Iron Lantern #1 by Kurt Busiek, Paul Smith, Al Williamson and others Hal Jordan made a cameo in the pages of Speed Demon, as the last living member of the "Starbrand Corps." But All Access' new, second creation of the Amalgam Universe seems to excuse such changes, and so Green Lantern Hal Jordan and Iron Man Tony Stark (who also appeared previously, as a weapons maker in Bruce Wayne: Agent of SHIELD) are here in a new, composite form: Iron Lantern Hal Stark. This is mostly an impressively thorough blending of the two concepts, heavily leaning on their earlier 1960s takes, elevated by pencil artist Paul Smith's smooth, elegant artwork. He is inked by no less than seven different inkers, although one can't tell from the results. This is probably the best-looking of all of this round of Amalgam Comics, and with competition that includes Dave Gibbons, that's really saying something. 

Thorion of The New Asgods #1 by Keith Giffen and John Romita Jr As with Challengers of the Fantastic, this seems to be another case of the creators combining Kirby creations together to make a new whole.

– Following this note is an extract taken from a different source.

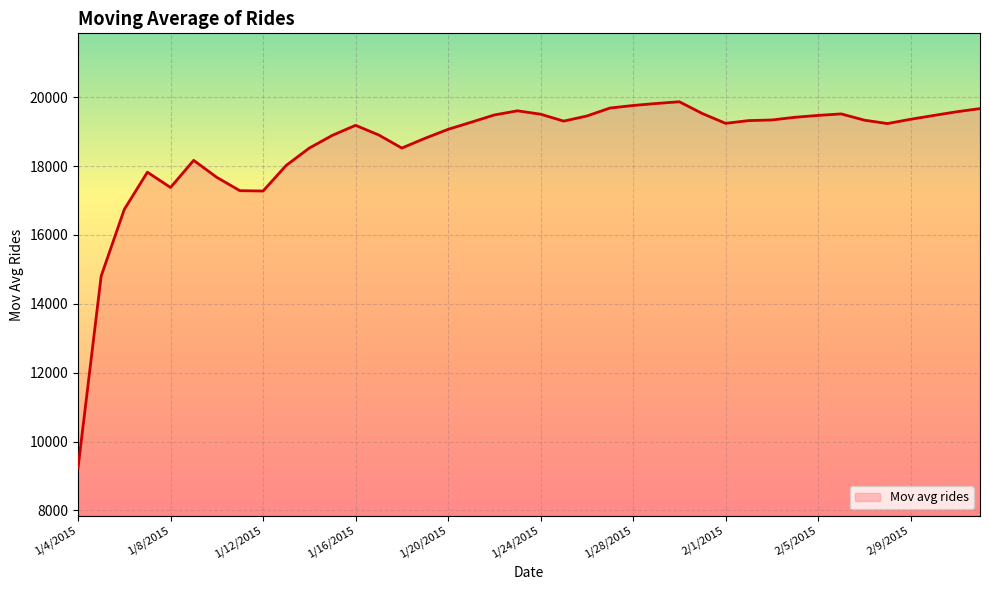

What is the minimum value shown in the chart?

9234.0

John Ostrander toyed with Kirby's Fourth World characters in Bullets and Bracelets, introducing Thanoseid, but here Giffen and JRJR go far further, fusing Kirby's Thor run with his New Gods. The war that killed the old gods is Ragnarok, and their "third" world was apparently Asgard, now part of remade. bifurcated planet that is half New Asgard and half Apokalypse. The former's champion is, of course, Thorion the Hunter, who looks like Thor in an Orion-inspired outfit and who channels the Astro-Force through his hammer. Aside from the origin and a cosmic battle against his brother L'Ok D'Saad, the book is fairly uneventful, mainly a showcase for JRJR's take on refashioned Kirby characters and concepts, with lots of splashes (including multiple double-splashes) and four-panel pages. It's big, bombastic and a fast, fun read. 

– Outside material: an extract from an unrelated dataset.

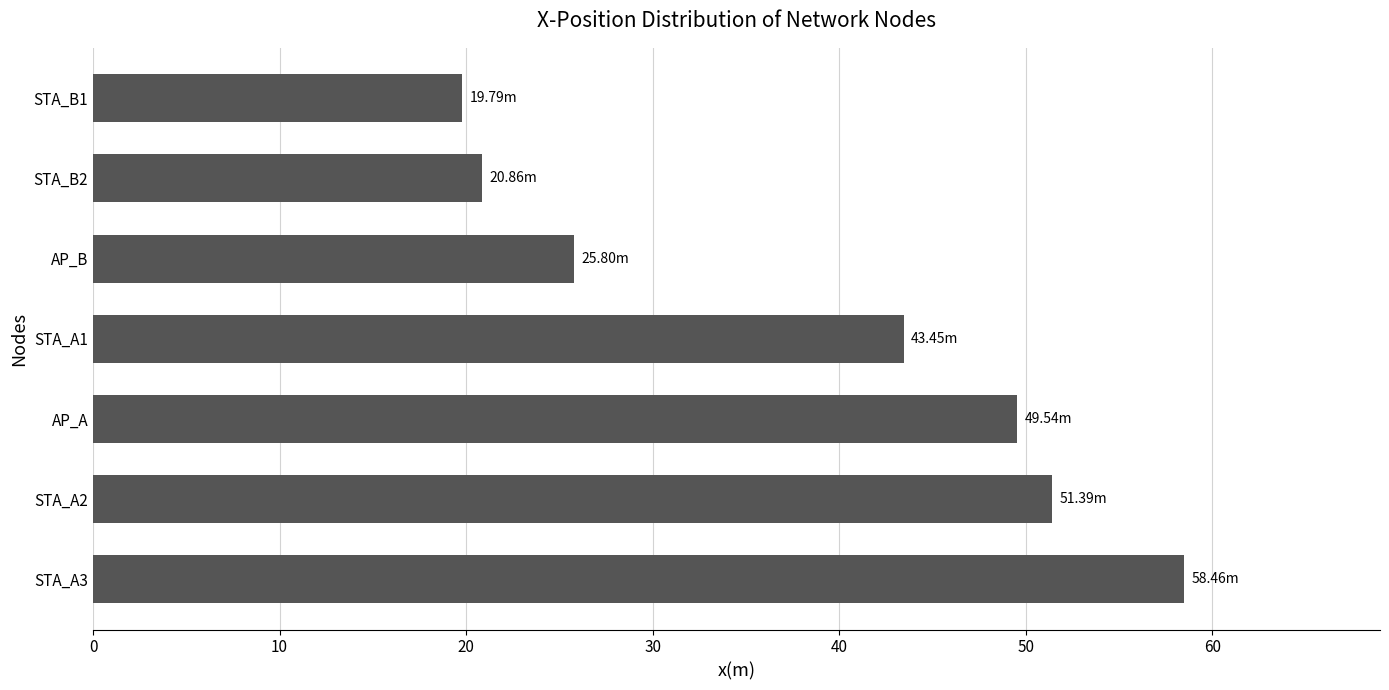

What is the ratio of the value at STA_B1 to the value at AP_B?

0.8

Lobo The Duck #1 by Alan Grant, Val Semeiks and Ray Kryssing I suppose it made sense to someone to amalgamate each publisher's primary parodic character, leading to this Lobo and Howard the Duck mash-up (Lobo didn't really start out as a parodic character, of course, but he pretty quickly grew into one, appearing both is usually serious-ish stories as well as his own comics by writers like Grant that were essentially cartoonishly violent comedies). There isn't really much to this book, really, which is essentially just a Lobo comic in which the Main Man happens to be in the body of a cartoon duck (with one really big, buff, Lobo-style arm, for some reason). I guess seeing a Disney-style duck with stubble on its beak is kind of unusual. Lobo meets some other amalgams of Howard and Lobo characters, some of which I couldn't completely determine the origins of (One exception? Doctor Bongface, an amalgam of Howard's Doctor Bong and Grant's own Batman villain, Scarface). Nice enough art, but to no real purpose.